## Input data
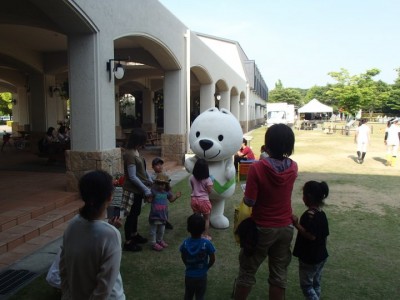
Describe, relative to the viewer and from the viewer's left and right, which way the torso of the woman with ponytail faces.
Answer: facing away from the viewer and to the right of the viewer

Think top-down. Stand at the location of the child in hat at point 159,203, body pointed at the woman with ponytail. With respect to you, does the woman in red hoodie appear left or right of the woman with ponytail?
left

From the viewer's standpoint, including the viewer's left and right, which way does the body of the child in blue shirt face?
facing away from the viewer

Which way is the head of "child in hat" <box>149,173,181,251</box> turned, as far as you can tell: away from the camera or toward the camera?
toward the camera

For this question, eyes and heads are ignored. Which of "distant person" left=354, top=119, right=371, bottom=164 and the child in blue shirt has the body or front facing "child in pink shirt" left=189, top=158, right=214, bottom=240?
the child in blue shirt

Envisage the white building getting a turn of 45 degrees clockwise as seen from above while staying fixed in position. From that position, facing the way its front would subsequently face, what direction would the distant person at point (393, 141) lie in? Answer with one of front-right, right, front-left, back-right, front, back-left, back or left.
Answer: left

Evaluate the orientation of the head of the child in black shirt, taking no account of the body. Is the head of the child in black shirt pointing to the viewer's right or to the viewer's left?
to the viewer's left

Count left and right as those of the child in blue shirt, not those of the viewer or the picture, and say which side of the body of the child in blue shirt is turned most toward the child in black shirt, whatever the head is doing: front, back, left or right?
right

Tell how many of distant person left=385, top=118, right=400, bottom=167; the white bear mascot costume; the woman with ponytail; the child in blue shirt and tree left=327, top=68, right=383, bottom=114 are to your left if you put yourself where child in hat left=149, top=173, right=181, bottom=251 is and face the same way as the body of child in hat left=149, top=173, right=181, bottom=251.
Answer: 3

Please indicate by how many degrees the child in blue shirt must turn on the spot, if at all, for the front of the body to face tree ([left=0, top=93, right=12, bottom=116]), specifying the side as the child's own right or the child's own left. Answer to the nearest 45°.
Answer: approximately 45° to the child's own left

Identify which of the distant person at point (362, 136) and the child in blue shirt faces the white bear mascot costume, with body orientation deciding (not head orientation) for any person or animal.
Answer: the child in blue shirt

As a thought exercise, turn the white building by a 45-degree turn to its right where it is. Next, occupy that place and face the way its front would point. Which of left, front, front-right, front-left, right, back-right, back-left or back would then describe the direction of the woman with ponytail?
front
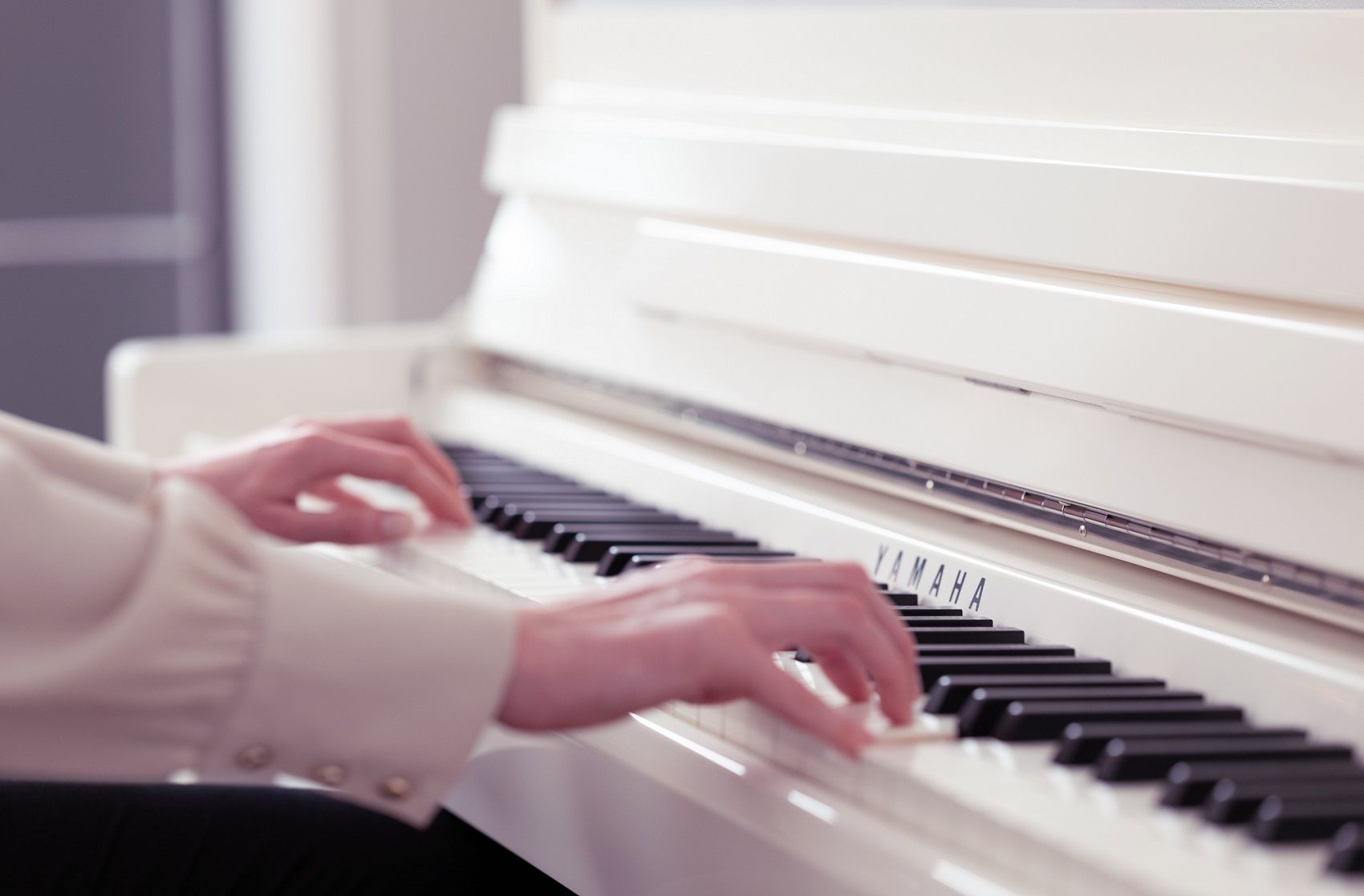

## Problem details
List every line of the items above that contains the string "where". Letter case counts.

## Task response
Tell how many of distant person left=385, top=118, right=400, bottom=167; the white bear mascot costume; the woman with ponytail; the child in blue shirt and tree left=327, top=68, right=383, bottom=114 are to your left if you put yourself where child in hat left=149, top=173, right=181, bottom=251 is and face the same way as the body of child in hat left=149, top=173, right=181, bottom=251.
As a thought exercise, turn the white building by a 45-degree turn to its right where it is. Next, occupy that place and face the way its front would point. Which of left, front, front-right, front-left, right, back-right, back-left or back would then describe the direction of the woman with ponytail?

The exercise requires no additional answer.